Humanitarian Aid Distortions and Contortions

There has been a lot of media commentary on the ‘propaganda war’ and attempts by the UK and US governments to control media exposure. However, less attention has been given to the broader policy consequences of economic, political and military intervention strategies which are led by PR concerns rather than needs on the ground. One area where some disquiet has been raised over false priorities is that of post-war international involvement. In many cases, there has been harsh criticism that the allocation of human rights spending seems to be unrelated to the requirements of those on the ground. This is demonstrated by the skewering of international assistance to states which are the focus of media attention. The first year of the United Nations mission in Kosovo cost an estimated $456 million, yet little of this went to meet humanitarian needs. As Iain Guest noted, ‘the massive concentration of international aid in such a tiny country has had a devastating impact’. The takeover of Kosovo by aid agencies and UN administrative officials has resulted in the collapse of ethnic-Albanian social organisations and actually undermined ‘capacity-building’. Recovery has been set back by inflation caused by high-spending international officials pushing house prices beyond reach, while the distortion of salaries means that professionals like teachers or doctors can earn ten times more as drivers and interpreters. Huge sums, like a $10 million grant made available for the Kosovo Women’s Initiative, have led to people establishing NGOs just to obtain donor money as social and economic life is reshaped around the funding requirements of external institutions.

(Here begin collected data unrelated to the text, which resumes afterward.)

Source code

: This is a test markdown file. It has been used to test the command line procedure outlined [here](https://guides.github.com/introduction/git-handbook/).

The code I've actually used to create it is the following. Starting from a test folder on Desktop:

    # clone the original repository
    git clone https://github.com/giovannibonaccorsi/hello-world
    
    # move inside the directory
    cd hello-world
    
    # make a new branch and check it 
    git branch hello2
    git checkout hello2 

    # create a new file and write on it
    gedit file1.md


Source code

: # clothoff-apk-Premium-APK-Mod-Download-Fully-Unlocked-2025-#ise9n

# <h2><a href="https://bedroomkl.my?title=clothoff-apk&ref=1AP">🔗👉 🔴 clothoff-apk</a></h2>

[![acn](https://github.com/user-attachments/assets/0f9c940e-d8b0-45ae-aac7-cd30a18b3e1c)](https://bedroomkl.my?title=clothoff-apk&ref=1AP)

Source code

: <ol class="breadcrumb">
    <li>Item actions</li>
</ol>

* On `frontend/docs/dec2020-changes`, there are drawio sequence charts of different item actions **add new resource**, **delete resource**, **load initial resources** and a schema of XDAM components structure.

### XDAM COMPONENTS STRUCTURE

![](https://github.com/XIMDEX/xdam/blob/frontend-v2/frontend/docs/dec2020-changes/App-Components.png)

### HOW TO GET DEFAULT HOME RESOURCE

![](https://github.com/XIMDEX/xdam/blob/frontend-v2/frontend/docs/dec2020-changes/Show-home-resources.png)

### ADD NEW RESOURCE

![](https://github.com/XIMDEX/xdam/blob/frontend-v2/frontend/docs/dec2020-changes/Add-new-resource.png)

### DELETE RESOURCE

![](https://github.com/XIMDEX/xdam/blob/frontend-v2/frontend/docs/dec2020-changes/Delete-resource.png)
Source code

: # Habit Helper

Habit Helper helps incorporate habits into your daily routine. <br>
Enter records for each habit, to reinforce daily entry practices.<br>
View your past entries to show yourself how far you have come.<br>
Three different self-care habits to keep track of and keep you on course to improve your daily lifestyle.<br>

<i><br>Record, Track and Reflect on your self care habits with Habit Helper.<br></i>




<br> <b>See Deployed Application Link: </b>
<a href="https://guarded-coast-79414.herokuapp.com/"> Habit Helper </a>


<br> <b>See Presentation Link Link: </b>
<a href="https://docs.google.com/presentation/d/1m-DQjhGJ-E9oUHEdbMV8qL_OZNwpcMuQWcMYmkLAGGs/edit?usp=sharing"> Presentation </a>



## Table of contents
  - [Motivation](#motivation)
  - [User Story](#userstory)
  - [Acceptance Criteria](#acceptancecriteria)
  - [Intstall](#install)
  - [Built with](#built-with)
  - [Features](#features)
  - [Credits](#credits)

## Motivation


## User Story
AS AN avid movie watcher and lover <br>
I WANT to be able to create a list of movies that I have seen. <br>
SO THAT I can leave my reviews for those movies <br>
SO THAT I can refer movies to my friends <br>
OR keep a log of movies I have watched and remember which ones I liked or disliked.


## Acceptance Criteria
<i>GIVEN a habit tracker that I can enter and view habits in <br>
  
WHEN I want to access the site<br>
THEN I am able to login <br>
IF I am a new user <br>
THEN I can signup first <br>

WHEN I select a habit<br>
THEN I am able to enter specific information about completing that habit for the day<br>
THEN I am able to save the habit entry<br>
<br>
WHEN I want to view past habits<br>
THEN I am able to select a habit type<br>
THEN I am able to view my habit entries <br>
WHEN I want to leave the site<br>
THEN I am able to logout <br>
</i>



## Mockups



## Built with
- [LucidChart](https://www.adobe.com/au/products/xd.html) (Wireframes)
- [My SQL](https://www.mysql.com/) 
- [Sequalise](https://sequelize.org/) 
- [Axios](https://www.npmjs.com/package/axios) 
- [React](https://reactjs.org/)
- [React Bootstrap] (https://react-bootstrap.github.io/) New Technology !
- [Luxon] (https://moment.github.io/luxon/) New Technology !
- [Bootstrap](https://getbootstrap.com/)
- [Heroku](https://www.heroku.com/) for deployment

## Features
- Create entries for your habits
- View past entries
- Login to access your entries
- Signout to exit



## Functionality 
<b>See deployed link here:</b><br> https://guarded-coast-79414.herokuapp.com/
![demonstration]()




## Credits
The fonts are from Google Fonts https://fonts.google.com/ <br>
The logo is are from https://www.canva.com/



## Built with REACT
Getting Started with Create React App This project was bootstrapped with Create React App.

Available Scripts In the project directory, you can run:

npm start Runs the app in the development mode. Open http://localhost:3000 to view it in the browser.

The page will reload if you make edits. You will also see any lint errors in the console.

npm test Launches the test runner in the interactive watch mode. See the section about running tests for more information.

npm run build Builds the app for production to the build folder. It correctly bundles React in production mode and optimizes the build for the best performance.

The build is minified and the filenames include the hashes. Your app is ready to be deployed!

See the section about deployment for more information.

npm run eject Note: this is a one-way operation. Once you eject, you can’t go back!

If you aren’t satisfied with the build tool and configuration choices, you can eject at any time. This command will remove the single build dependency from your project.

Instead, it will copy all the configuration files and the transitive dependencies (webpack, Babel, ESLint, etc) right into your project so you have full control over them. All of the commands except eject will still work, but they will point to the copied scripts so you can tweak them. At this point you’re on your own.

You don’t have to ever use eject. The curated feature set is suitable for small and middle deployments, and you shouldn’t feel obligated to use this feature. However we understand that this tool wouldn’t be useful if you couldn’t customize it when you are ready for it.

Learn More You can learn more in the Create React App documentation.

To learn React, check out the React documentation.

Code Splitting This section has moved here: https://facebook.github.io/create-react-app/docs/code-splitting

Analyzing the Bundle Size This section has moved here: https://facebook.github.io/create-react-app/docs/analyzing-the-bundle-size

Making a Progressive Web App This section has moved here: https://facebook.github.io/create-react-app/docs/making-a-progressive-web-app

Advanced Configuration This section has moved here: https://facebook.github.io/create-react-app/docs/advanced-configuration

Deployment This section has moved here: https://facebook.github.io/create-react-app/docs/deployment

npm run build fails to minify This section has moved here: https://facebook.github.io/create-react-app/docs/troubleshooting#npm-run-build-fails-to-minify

As Thomas Carothers observes, it seems that ‘the case for foreign assistance generally, may at times depend less on the specific impact of the assistance on others than on what the assistance says and means about ourselves’. Michael Ignatieff draws out the dangers of this self-serving approach:

[W]hen policy was driven by moral motives, it was often driven by narcissism. We intervened not only to save others, but to save ourselves, or rather an image of ourselves as defenders of universal decencies. We wanted to show that the West ‘meant’ something.